Uttarakhand: Sacred Rivers and Snowy Peaks
In Uttarakhand, most tourists head to spiritual centers like Rishikesh and Haridwar for a peek at the holy Ganges, but the state has many other sacred water bodies. You can get even further afield with less-trafficked pilgrimage sites like Kedarnath, a high-altitude temple town surrounded by snowcapped mountains along the Mandakini River that opens to tourists for half the year.
Or head to Devprayag, a holy riverside town at the confluence of several major streams, filled with temples and a prime spot for outdoor sports like rappelling and rafting.
British-built hill stations like Mussoorie offer unparalleled mountainside views and can make great bases for exploring the surrounding countryside. But venture up the mountain to Landour and you’ll meet with a quieter, pine-filled village, home to Landour Language School, where 19th-century missionaries once boned up on their Hindi, still a major hub for language learning.
The Other West Coast
India is a beach-lovers paradise, and with that many miles of coastline, you’re able to break off from the crowds.
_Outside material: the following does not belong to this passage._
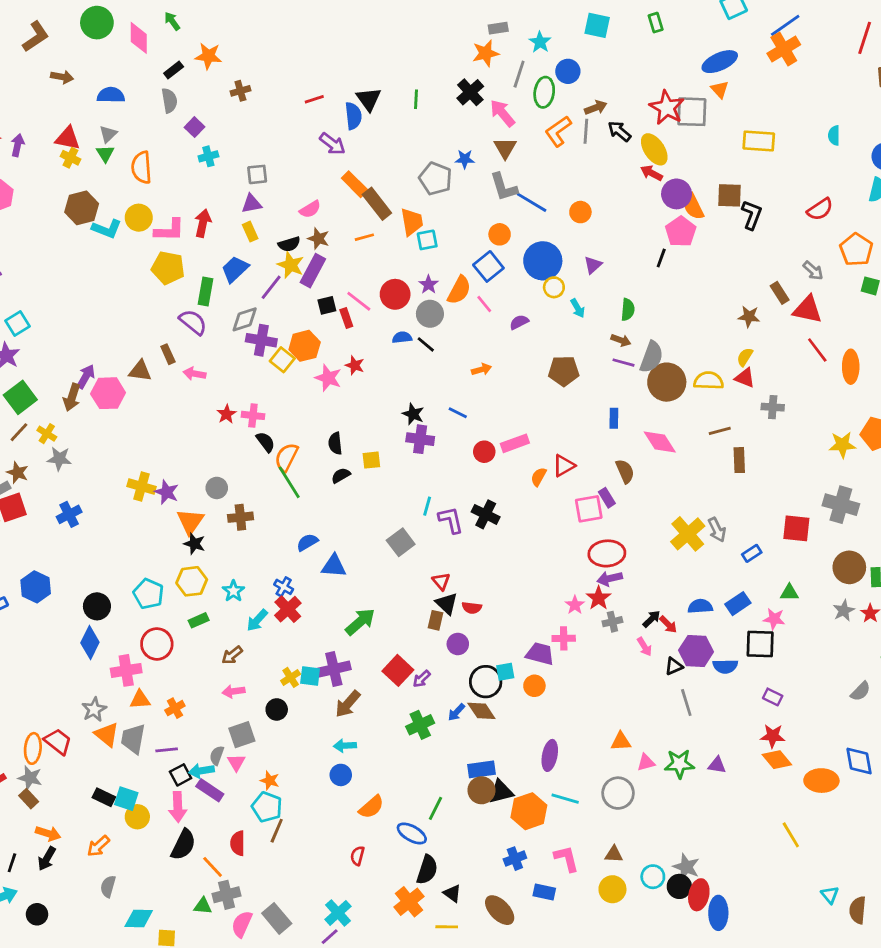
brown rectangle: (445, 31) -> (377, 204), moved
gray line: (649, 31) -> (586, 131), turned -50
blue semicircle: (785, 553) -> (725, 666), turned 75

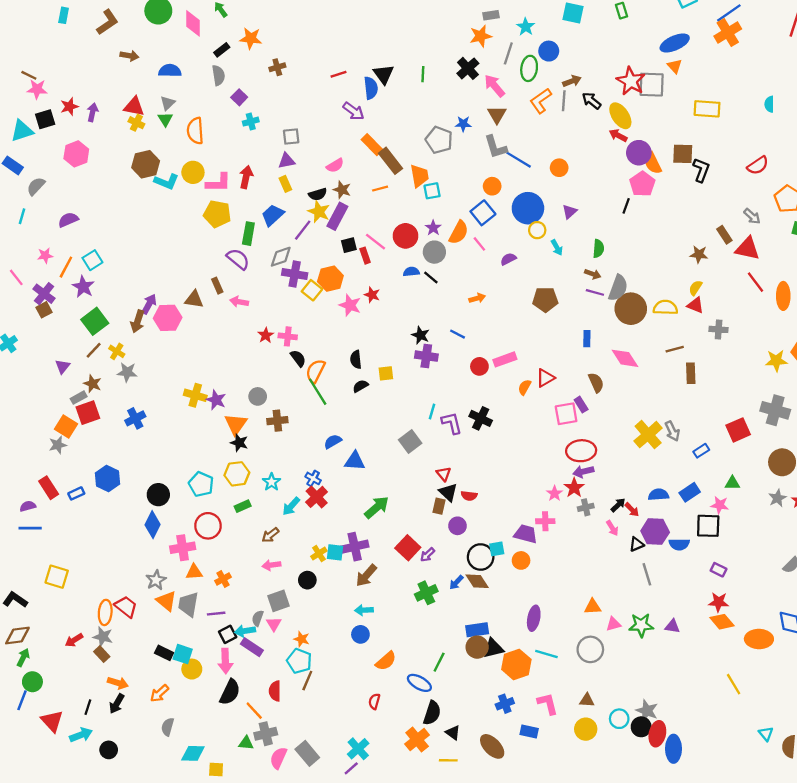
red square: (796, 528) -> (738, 430), turned -30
Most beach-goers stick to well-deserved brand-name spots along India’s Arabian Sea-facing western coast, like Goa or Kerala’s laid-back, palm-fringed shores—and you can hardly fault them for favoring well-known locales. But Gujarat’s overlooked coastlines also have much to offer.
Take Jamnagar, an ocean-side town with stunning Rajput palaces, a lake and bird sanctuary, and Gir National Park, where you can try your luck spotting leopards and wolves. There’s also the port town of Mandvi, famous for its centuries-old shipbuilding yard but also home to turquoise surfs and white sand beaches.
With its umbrella-domed roofs, the legendarily fanciful Vijay Vilas Palace, a 1929 royal residence turned heritage hotel (and popular Bollywood backdrop), has a private beach available to tourists for a small fee.
And in the ancient seaside capital of Dwarka, with its 2,000-year-old Dwarkadhish temple, you can join pilgrims in paying tribute what is believed to have been the Kingdom of Krishna.
The Thar Desert and White Rann
Beyond the seaside, you may have visited the popular Thar Desert in Rajasthan, but the part extending to Gujarat hides an otherworldly, must-see site: A massive salt marsh, known as the Rann of Kutch, or White Rann, covers almost 10,000 square miles of glistening, treeless white moonscapes. The area hosts full moon fairs and festivals celebrating the unique culture and ecology of this fascinating region, where travelers can glamp over glowing moonlit vistas.